Reseterror Resettler
OP refers to himself in the third person, and not one of you dozy cunts has made a Rock gag about it yet. Do I have to do every fucking thing myself?

Can You Smell The Rock GIF by WWE
Come The Rock GIF by WWE
Mad The Rock GIF
The Rock Eyebrow GIF


Come on people. We don’t want the aliens thinking we’re slow when they get here.

I see your Dwayne and raise you a Cena.
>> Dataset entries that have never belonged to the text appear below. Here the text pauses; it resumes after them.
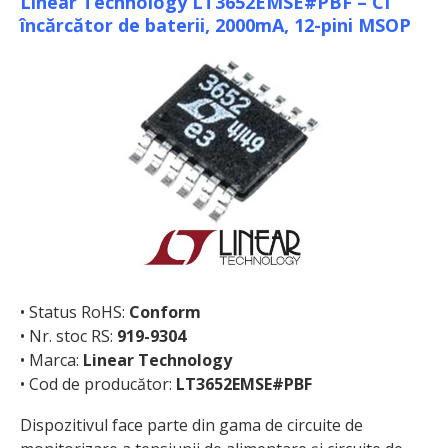
Linear Technology LT3652EMSE#PBF – CI
încărcător de baterii, 2000mA, 12-pini MSOP
• Status RoHS:
Conform
• Nr. stoc RS:
919-9304
• Marca:
Linear Technology
• Cod de producător:
LT3652EMSE#PBF
Dispozitivul face parte din gama de circuite de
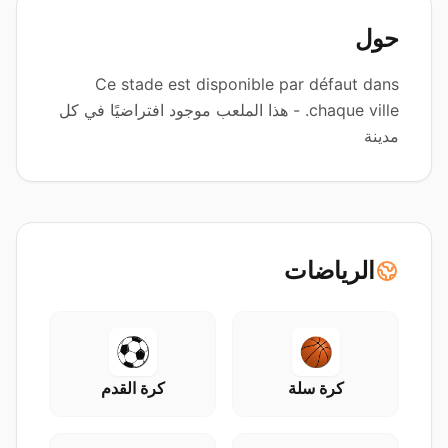
حول
Ce stade est disponible par défaut dans
chaque ville. - هذا الملعب موجود افتراضيًا في كل
مدينة
الرياضات
كرة سلة
كرة القدم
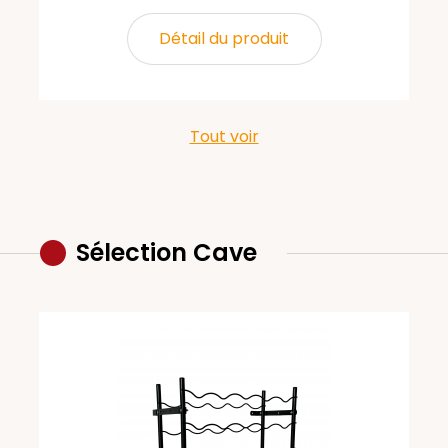
Détail du produit
Tout voir
Sélection Cave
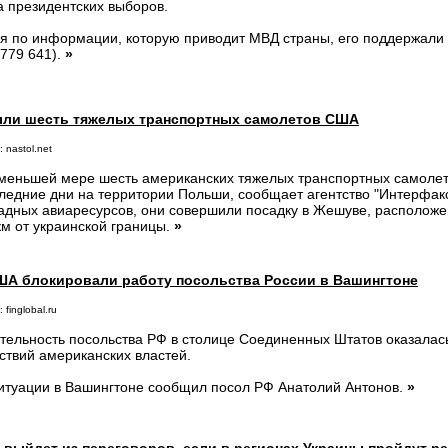
а президентских выборов.
я по информации, которую приводит МВД страны, его поддержали
 779 641).
»
ли шесть тяжелых транспортных самолетов США
 nastol.net
меньшей мере шесть американских тяжелых транспортных самолет
ледние дни на территории Польши, сообщает агентство "Интерфак
адных авиаресурсов, они совершили посадку в Жешуве, расположе
км от украинской границы.
»
ША блокировали работу посольства России в Вашингтоне
 finglobal.ru
тельность посольства РФ в столице Соединенных Штатов оказалась
ствий американских властей.
итуации в Вашингтоне сообщил посол РФ Анатолий Антонов.
»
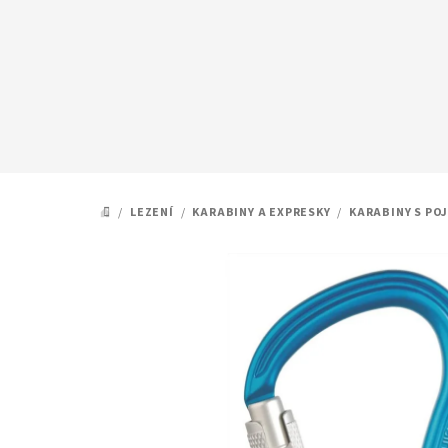
Přejít
na
obsah
/
LEZENÍ
/
KARABINY A EXPRESKY
/
KARABINY S PO
DOMŮ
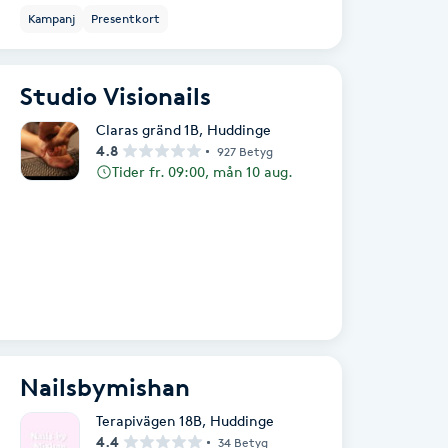
Kampanj
Presentkort
Studio Visionails
Claras gränd 1B
,
Huddinge
4.8
927 Betyg
Tider fr. 09:00, mån 10 aug.
Nailsbymishan
Terapivägen 18B
,
Huddinge
4.4
34 Betyg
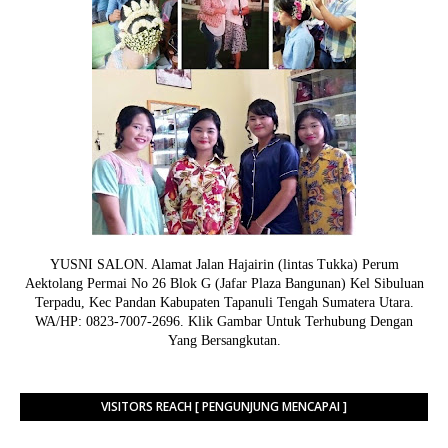
YUSNI SALON. Alamat Jalan Hajairin (lintas Tukka) Perum
Aektolang Permai No 26 Blok G (Jafar Plaza Bangunan) Kel Sibuluan
Terpadu, Kec Pandan Kabupaten Tapanuli Tengah Sumatera Utara.
WA/HP: 0823-7007-2696. Klik Gambar Untuk Terhubung Dengan
Yang Bersangkutan.
VISITORS REACH [ PENGUNJUNG MENCAPAI ]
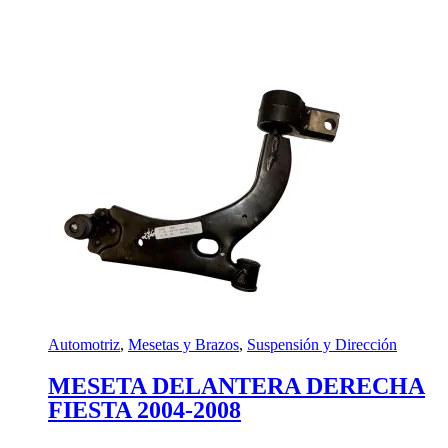
Automotriz
,
Mesetas y Brazos
,
Suspensión y Dirección
MESETA DELANTERA DERECHA
FIESTA 2004-2008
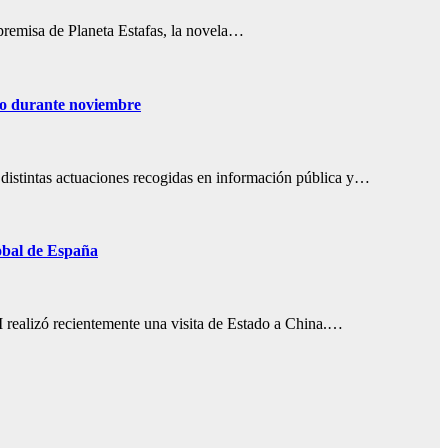
e premisa de Planeta Estafas, la novela…
ngo durante noviembre
distintas actuaciones recogidas en información pública y…
obal de España
I realizó recientemente una visita de Estado a China.…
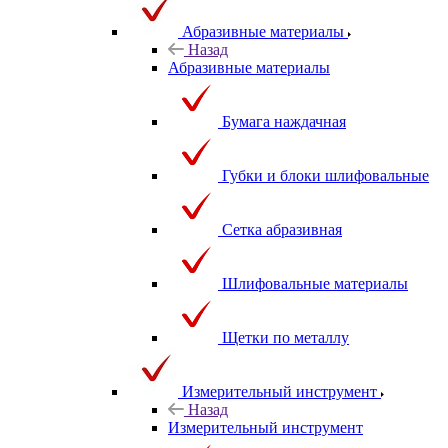
Абразивные материалы
Назад
Абразивные материалы
Бумага наждачная
Губки и блоки шлифовальные
Сетка абразивная
Шлифовальные материалы
Щетки по металлу
Измерительный инструмент
Назад
Измерительный инструмент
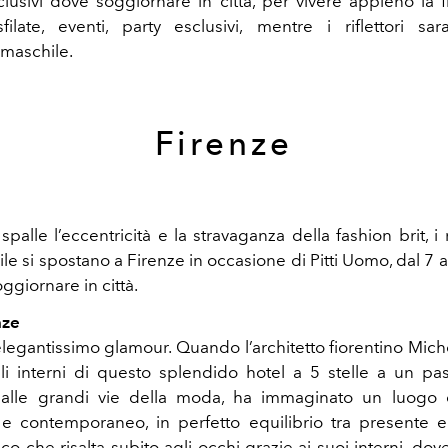
clusivi dove soggiornare in città, per vivere appieno la f
ilate, eventi, party esclusivi,
mentre i riflettori sa
 maschile.
Firenze
spalle l’eccentricità e la stravaganza della fashion brit, i r
e si spostano a Firenze in occasione di Pitti Uomo, dal 7 a
giornare in città.
nze
 elegantissimo glamour. Quando l’architetto fiorentino Mic
li interni di questo splendido hotel a 5 stelle a un p
alle grandi vie della moda, ha immaginato un luogo d
o e contemporaneo, in perfetto equilibrio tra presente 
ico che risalta subito agli occhi grazie ai suoi interni, dove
With enhanced cloaking technology, they won't see how dumb we are.
 

Winter John

Member
"Lol" my ass.

Let us talk further once you've pulled Joe Rogans cock out of your mouth.
“Let us talk further.”

Sure, but until I get Rogan’s dick out my mouth, maybe you can answer this question for me. See, I always wondered why it was that every time condescending asshats like you get your fee fees hurt you always start talking like a posh English lady. What is that about?
 

West Texas CEO

GAF's Nicest Lunch Thief and Nosiest Dildo Archeologist
“Let us talk further.”

Sure, but until I get Rogan’s dick out my mouth, maybe you can answer this question for me. See, I always wondered why it was that every time condescending asshats like you get your fee fees hurt you always start talking like a posh English lady. What is that about?
Posh English lady?

Are you referring to your whore mother?